::: RECORDS PROVIDED

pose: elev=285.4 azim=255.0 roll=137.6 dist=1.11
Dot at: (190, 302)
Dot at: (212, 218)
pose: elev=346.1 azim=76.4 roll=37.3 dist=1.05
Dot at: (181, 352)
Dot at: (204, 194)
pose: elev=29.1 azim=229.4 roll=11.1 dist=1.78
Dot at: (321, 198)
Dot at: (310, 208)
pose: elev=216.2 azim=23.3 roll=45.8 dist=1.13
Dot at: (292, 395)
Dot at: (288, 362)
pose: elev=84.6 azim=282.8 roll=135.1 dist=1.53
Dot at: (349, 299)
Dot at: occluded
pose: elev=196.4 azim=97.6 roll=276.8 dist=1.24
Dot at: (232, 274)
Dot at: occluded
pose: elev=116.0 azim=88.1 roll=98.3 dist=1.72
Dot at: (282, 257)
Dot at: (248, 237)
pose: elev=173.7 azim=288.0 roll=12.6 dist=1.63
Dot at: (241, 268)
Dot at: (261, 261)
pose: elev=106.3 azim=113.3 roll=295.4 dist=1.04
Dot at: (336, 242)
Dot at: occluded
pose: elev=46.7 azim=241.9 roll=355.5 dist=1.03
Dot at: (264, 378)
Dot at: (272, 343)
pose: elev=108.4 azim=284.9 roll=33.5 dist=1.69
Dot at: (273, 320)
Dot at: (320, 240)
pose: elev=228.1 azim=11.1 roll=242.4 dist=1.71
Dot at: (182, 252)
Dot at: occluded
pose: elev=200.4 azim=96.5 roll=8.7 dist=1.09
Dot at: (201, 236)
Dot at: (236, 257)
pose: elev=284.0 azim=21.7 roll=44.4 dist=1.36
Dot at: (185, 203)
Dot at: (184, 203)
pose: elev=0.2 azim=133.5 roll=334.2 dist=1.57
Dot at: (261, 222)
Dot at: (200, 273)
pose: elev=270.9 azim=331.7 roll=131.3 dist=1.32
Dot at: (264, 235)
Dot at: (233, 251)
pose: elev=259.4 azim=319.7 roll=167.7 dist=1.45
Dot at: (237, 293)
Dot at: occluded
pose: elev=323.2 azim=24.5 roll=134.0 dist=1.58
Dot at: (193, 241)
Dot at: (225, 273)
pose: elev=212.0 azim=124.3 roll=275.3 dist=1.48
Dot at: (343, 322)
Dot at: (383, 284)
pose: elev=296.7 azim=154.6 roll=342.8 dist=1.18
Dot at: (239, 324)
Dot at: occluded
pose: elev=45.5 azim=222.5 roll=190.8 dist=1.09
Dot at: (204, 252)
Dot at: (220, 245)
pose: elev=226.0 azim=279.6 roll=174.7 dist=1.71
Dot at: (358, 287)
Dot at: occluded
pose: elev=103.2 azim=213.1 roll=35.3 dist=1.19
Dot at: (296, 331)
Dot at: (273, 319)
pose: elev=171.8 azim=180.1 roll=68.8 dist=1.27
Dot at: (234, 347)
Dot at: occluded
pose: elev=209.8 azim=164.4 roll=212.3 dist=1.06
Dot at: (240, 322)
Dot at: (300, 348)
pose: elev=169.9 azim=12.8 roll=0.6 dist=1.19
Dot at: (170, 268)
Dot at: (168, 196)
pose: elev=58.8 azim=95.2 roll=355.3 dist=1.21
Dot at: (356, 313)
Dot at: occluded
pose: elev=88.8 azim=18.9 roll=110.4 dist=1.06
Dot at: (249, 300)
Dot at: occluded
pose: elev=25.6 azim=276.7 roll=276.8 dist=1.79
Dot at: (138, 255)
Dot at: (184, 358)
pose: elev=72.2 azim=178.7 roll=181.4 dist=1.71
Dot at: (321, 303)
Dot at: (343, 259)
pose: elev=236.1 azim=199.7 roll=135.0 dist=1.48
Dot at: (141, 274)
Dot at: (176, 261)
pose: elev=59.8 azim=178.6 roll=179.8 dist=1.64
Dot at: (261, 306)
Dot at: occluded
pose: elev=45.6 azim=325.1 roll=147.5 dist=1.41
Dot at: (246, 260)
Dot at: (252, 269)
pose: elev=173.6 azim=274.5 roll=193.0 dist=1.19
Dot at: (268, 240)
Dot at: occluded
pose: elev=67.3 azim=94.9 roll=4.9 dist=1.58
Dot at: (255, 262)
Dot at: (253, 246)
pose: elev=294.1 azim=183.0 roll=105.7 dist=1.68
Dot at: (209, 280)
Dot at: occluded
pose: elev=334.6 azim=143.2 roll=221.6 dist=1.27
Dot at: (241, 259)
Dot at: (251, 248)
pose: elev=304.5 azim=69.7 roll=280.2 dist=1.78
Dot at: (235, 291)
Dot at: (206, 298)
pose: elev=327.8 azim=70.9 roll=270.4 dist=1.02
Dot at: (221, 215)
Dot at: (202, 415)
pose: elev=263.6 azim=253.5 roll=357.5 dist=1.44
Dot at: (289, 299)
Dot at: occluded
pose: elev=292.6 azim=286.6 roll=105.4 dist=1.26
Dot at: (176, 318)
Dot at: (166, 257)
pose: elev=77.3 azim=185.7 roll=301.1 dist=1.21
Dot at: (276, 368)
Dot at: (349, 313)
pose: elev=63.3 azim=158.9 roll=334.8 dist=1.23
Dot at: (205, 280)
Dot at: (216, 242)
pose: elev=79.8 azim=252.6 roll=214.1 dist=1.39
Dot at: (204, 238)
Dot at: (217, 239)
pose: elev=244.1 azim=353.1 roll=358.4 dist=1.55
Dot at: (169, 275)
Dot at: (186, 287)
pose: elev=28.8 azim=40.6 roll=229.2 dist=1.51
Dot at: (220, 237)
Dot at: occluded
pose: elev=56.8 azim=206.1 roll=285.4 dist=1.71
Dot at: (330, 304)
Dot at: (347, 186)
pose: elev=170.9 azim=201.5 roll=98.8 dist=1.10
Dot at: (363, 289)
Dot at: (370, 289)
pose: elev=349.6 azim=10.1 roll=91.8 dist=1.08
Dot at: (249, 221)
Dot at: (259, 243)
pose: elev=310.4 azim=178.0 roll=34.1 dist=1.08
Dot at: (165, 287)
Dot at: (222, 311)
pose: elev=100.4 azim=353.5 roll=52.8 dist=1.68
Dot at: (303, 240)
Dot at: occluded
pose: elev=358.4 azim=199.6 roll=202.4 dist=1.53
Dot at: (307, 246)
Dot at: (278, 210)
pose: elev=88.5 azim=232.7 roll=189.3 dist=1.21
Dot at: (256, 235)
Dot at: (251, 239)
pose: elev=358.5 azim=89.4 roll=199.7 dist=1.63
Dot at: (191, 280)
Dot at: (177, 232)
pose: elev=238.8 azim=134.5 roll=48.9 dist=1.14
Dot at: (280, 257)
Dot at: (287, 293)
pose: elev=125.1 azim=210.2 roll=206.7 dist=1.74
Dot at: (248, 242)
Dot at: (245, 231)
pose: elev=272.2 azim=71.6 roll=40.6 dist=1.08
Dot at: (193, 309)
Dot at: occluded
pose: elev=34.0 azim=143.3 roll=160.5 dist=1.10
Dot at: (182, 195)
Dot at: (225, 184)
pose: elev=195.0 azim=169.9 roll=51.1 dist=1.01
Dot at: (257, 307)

::::::

__THE PROBLEM__. Please format the lines above as a Markdown table with a "Row" column holding the row number and a "Line" column holding each line, leaving out any blank lines.

__EXERCISE RESPONSE__.
| Row | Line |
|---|---|
| 1 | pose: elev=285.4 azim=255.0 roll=137.6 dist=1.11 |
| 2 | Dot at: (190, 302) |
| 3 | Dot at: (212, 218) |
| 4 | pose: elev=346.1 azim=76.4 roll=37.3 dist=1.05 |
| 5 | Dot at: (181, 352) |
| 6 | Dot at: (204, 194) |
| 7 | pose: elev=29.1 azim=229.4 roll=11.1 dist=1.78 |
| 8 | Dot at: (321, 198) |
| 9 | Dot at: (310, 208) |
| 10 | pose: elev=216.2 azim=23.3 roll=45.8 dist=1.13 |
| 11 | Dot at: (292, 395) |
| 12 | Dot at: (288, 362) |
| 13 | pose: elev=84.6 azim=282.8 roll=135.1 dist=1.53 |
| 14 | Dot at: (349, 299) |
| 15 | Dot at: occluded |
| 16 | pose: elev=196.4 azim=97.6 roll=276.8 dist=1.24 |
| 17 | Dot at: (232, 274) |
| 18 | Dot at: occluded |
| 19 | pose: elev=116.0 azim=88.1 roll=98.3 dist=1.72 |
| 20 | Dot at: (282, 257) |
| 21 | Dot at: (248, 237) |
| 22 | pose: elev=173.7 azim=288.0 roll=12.6 dist=1.63 |
| 23 | Dot at: (241, 268) |
| 24 | Dot at: (261, 261) |
| 25 | pose: elev=106.3 azim=113.3 roll=295.4 dist=1.04 |
| 26 | Dot at: (336, 242) |
| 27 | Dot at: occluded |
| 28 | pose: elev=46.7 azim=241.9 roll=355.5 dist=1.03 |
| 29 | Dot at: (264, 378) |
| 30 | Dot at: (272, 343) |
| 31 | pose: elev=108.4 azim=284.9 roll=33.5 dist=1.69 |
| 32 | Dot at: (273, 320) |
| 33 | Dot at: (320, 240) |
| 34 | pose: elev=228.1 azim=11.1 roll=242.4 dist=1.71 |
| 35 | Dot at: (182, 252) |
| 36 | Dot at: occluded |
| 37 | pose: elev=200.4 azim=96.5 roll=8.7 dist=1.09 |
| 38 | Dot at: (201, 236) |
| 39 | Dot at: (236, 257) |
| 40 | pose: elev=284.0 azim=21.7 roll=44.4 dist=1.36 |
| 41 | Dot at: (185, 203) |
| 42 | Dot at: (184, 203) |
| 43 | pose: elev=0.2 azim=133.5 roll=334.2 dist=1.57 |
| 44 | Dot at: (261, 222) |
| 45 | Dot at: (200, 273) |
| 46 | pose: elev=270.9 azim=331.7 roll=131.3 dist=1.32 |
| 47 | Dot at: (264, 235) |
| 48 | Dot at: (233, 251) |
| 49 | pose: elev=259.4 azim=319.7 roll=167.7 dist=1.45 |
| 50 | Dot at: (237, 293) |
| 51 | Dot at: occluded |
| 52 | pose: elev=323.2 azim=24.5 roll=134.0 dist=1.58 |
| 53 | Dot at: (193, 241) |
| 54 | Dot at: (225, 273) |
| 55 | pose: elev=212.0 azim=124.3 roll=275.3 dist=1.48 |
| 56 | Dot at: (343, 322) |
| 57 | Dot at: (383, 284) |
| 58 | pose: elev=296.7 azim=154.6 roll=342.8 dist=1.18 |
| 59 | Dot at: (239, 324) |
| 60 | Dot at: occluded |
| 61 | pose: elev=45.5 azim=222.5 roll=190.8 dist=1.09 |
| 62 | Dot at: (204, 252) |
| 63 | Dot at: (220, 245) |
| 64 | pose: elev=226.0 azim=279.6 roll=174.7 dist=1.71 |
| 65 | Dot at: (358, 287) |
| 66 | Dot at: occluded |
| 67 | pose: elev=103.2 azim=213.1 roll=35.3 dist=1.19 |
| 68 | Dot at: (296, 331) |
| 69 | Dot at: (273, 319) |
| 70 | pose: elev=171.8 azim=180.1 roll=68.8 dist=1.27 |
| 71 | Dot at: (234, 347) |
| 72 | Dot at: occluded |
| 73 | pose: elev=209.8 azim=164.4 roll=212.3 dist=1.06 |
| 74 | Dot at: (240, 322) |
| 75 | Dot at: (300, 348) |
| 76 | pose: elev=169.9 azim=12.8 roll=0.6 dist=1.19 |
| 77 | Dot at: (170, 268) |
| 78 | Dot at: (168, 196) |
| 79 | pose: elev=58.8 azim=95.2 roll=355.3 dist=1.21 |
| 80 | Dot at: (356, 313) |
| 81 | Dot at: occluded |
| 82 | pose: elev=88.8 azim=18.9 roll=110.4 dist=1.06 |
| 83 | Dot at: (249, 300) |
| 84 | Dot at: occluded |
| 85 | pose: elev=25.6 azim=276.7 roll=276.8 dist=1.79 |
| 86 | Dot at: (138, 255) |
| 87 | Dot at: (184, 358) |
| 88 | pose: elev=72.2 azim=178.7 roll=181.4 dist=1.71 |
| 89 | Dot at: (321, 303) |
| 90 | Dot at: (343, 259) |
| 91 | pose: elev=236.1 azim=199.7 roll=135.0 dist=1.48 |
| 92 | Dot at: (141, 274) |
| 93 | Dot at: (176, 261) |
| 94 | pose: elev=59.8 azim=178.6 roll=179.8 dist=1.64 |
| 95 | Dot at: (261, 306) |
| 96 | Dot at: occluded |
| 97 | pose: elev=45.6 azim=325.1 roll=147.5 dist=1.41 |
| 98 | Dot at: (246, 260) |
| 99 | Dot at: (252, 269) |
| 100 | pose: elev=173.6 azim=274.5 roll=193.0 dist=1.19 |
| 101 | Dot at: (268, 240) |
| 102 | Dot at: occluded |
| 103 | pose: elev=67.3 azim=94.9 roll=4.9 dist=1.58 |
| 104 | Dot at: (255, 262) |
| 105 | Dot at: (253, 246) |
| 106 | pose: elev=294.1 azim=183.0 roll=105.7 dist=1.68 |
| 107 | Dot at: (209, 280) |
| 108 | Dot at: occluded |
| 109 | pose: elev=334.6 azim=143.2 roll=221.6 dist=1.27 |
| 110 | Dot at: (241, 259) |
| 111 | Dot at: (251, 248) |
| 112 | pose: elev=304.5 azim=69.7 roll=280.2 dist=1.78 |
| 113 | Dot at: (235, 291) |
| 114 | Dot at: (206, 298) |
| 115 | pose: elev=327.8 azim=70.9 roll=270.4 dist=1.02 |
| 116 | Dot at: (221, 215) |
| 117 | Dot at: (202, 415) |
| 118 | pose: elev=263.6 azim=253.5 roll=357.5 dist=1.44 |
| 119 | Dot at: (289, 299) |
| 120 | Dot at: occluded |
| 121 | pose: elev=292.6 azim=286.6 roll=105.4 dist=1.26 |
| 122 | Dot at: (176, 318) |
| 123 | Dot at: (166, 257) |
| 124 | pose: elev=77.3 azim=185.7 roll=301.1 dist=1.21 |
| 125 | Dot at: (276, 368) |
| 126 | Dot at: (349, 313) |
| 127 | pose: elev=63.3 azim=158.9 roll=334.8 dist=1.23 |
| 128 | Dot at: (205, 280) |
| 129 | Dot at: (216, 242) |
| 130 | pose: elev=79.8 azim=252.6 roll=214.1 dist=1.39 |
| 131 | Dot at: (204, 238) |
| 132 | Dot at: (217, 239) |
| 133 | pose: elev=244.1 azim=353.1 roll=358.4 dist=1.55 |
| 134 | Dot at: (169, 275) |
| 135 | Dot at: (186, 287) |
| 136 | pose: elev=28.8 azim=40.6 roll=229.2 dist=1.51 |
| 137 | Dot at: (220, 237) |
| 138 | Dot at: occluded |
| 139 | pose: elev=56.8 azim=206.1 roll=285.4 dist=1.71 |
| 140 | Dot at: (330, 304) |
| 141 | Dot at: (347, 186) |
| 142 | pose: elev=170.9 azim=201.5 roll=98.8 dist=1.10 |
| 143 | Dot at: (363, 289) |
| 144 | Dot at: (370, 289) |
| 145 | pose: elev=349.6 azim=10.1 roll=91.8 dist=1.08 |
| 146 | Dot at: (249, 221) |
| 147 | Dot at: (259, 243) |
| 148 | pose: elev=310.4 azim=178.0 roll=34.1 dist=1.08 |
| 149 | Dot at: (165, 287) |
| 150 | Dot at: (222, 311) |
| 151 | pose: elev=100.4 azim=353.5 roll=52.8 dist=1.68 |
| 152 | Dot at: (303, 240) |
| 153 | Dot at: occluded |
| 154 | pose: elev=358.4 azim=199.6 roll=202.4 dist=1.53 |
| 155 | Dot at: (307, 246) |
| 156 | Dot at: (278, 210) |
| 157 | pose: elev=88.5 azim=232.7 roll=189.3 dist=1.21 |
| 158 | Dot at: (256, 235) |
| 159 | Dot at: (251, 239) |
| 160 | pose: elev=358.5 azim=89.4 roll=199.7 dist=1.63 |
| 161 | Dot at: (191, 280) |
| 162 | Dot at: (177, 232) |
| 163 | pose: elev=238.8 azim=134.5 roll=48.9 dist=1.14 |
| 164 | Dot at: (280, 257) |
| 165 | Dot at: (287, 293) |
| 166 | pose: elev=125.1 azim=210.2 roll=206.7 dist=1.74 |
| 167 | Dot at: (248, 242) |
| 168 | Dot at: (245, 231) |
| 169 | pose: elev=272.2 azim=71.6 roll=40.6 dist=1.08 |
| 170 | Dot at: (193, 309) |
| 171 | Dot at: occluded |
| 172 | pose: elev=34.0 azim=143.3 roll=160.5 dist=1.10 |
| 173 | Dot at: (182, 195) |
| 174 | Dot at: (225, 184) |
| 175 | pose: elev=195.0 azim=169.9 roll=51.1 dist=1.01 |
| 176 | Dot at: (257, 307) |